Death. It comes for us all. It’s our fate and our destiny. The great equalizer. I know this. I’ve known this as long as I can remember. I’m not one to run away from the truth, no matter how hard or difficult it maybe and yet when people around me die, I still have to ask myself why?
Why do we live if it is only to die? There’s a reason for this. It’s the reason I keep going to when death claims someone close to me. Death gives life meaning. If we lived forever than what would it all be for? Would it matter? Life matters because of death.
I’m not one for flowery sentiments. Religion, particularly Christianity with its platitudes about salvation are not for me. Maybe there’s a God? And a heaven? Who knows? There’s just the here and now. That’s all I know and all I need.
This is what I believe.
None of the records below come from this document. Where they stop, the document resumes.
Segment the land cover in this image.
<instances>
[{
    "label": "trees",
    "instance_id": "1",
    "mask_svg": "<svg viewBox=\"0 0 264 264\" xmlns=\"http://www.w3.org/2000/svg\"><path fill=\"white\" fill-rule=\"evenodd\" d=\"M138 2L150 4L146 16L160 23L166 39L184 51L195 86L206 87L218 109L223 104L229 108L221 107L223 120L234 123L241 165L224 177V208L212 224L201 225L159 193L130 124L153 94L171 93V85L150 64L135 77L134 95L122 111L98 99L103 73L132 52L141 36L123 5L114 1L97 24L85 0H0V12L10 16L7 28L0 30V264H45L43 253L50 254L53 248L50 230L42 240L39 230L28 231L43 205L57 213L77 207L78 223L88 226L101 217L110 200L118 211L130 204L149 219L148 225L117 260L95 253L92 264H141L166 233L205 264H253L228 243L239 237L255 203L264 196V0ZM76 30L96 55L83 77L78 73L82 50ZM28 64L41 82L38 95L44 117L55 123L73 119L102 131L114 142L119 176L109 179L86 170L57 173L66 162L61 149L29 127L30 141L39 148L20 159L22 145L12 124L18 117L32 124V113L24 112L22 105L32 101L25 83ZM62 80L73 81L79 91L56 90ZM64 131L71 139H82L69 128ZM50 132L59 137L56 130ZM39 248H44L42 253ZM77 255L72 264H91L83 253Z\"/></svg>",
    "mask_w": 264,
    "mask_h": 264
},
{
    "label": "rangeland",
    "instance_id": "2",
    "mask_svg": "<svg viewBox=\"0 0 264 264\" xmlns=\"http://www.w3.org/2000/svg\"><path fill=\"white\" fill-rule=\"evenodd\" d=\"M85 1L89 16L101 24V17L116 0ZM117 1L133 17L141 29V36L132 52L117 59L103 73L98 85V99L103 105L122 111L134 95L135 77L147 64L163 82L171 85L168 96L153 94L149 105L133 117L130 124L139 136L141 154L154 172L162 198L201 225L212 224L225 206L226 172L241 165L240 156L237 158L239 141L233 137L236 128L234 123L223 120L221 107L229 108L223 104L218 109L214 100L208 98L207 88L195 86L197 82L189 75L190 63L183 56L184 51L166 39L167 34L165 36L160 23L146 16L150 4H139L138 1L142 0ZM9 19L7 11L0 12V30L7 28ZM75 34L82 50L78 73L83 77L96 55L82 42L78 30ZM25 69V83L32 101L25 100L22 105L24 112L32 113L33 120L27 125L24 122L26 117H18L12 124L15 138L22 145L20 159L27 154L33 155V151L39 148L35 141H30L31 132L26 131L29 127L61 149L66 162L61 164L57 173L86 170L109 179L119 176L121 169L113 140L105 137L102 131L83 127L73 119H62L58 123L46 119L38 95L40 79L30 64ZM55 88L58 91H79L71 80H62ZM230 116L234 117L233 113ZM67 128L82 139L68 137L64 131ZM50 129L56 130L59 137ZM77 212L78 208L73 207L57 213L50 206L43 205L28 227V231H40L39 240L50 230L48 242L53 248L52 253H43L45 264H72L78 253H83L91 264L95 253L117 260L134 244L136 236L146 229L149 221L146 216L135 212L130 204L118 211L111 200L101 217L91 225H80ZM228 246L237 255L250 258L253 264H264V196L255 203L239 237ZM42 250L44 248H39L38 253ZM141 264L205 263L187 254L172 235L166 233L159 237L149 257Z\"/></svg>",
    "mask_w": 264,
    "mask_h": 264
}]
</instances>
Life and death are, like all pairs of opposites, interdependent. One cannot exist without the other.
I suppose my philosophy is a philosophy of fatalism. One is dealt the card they’re dealt with and that’s that.
I owe the existentialists a lot for shaping the way I think. They speak of how you’re thrown into life. This thrownness as they call it, forces you into a life situation, that you have no control over.
You’re born to a set of parents, into a family, nation, and period of time, that each have their own pathology. Your challenge is to find yourself within all of those setting, unearthing the potential self you have hidden within.
This gives me comfort because it doesn’t allow for any bullshit. Life is going to be hard, but at the end of the day, I can take it, because there’s a self-inside of me that transcends all the dirt and grime life is going to throw my way. I’m stronger than I think and so are you. We can take it one way or another.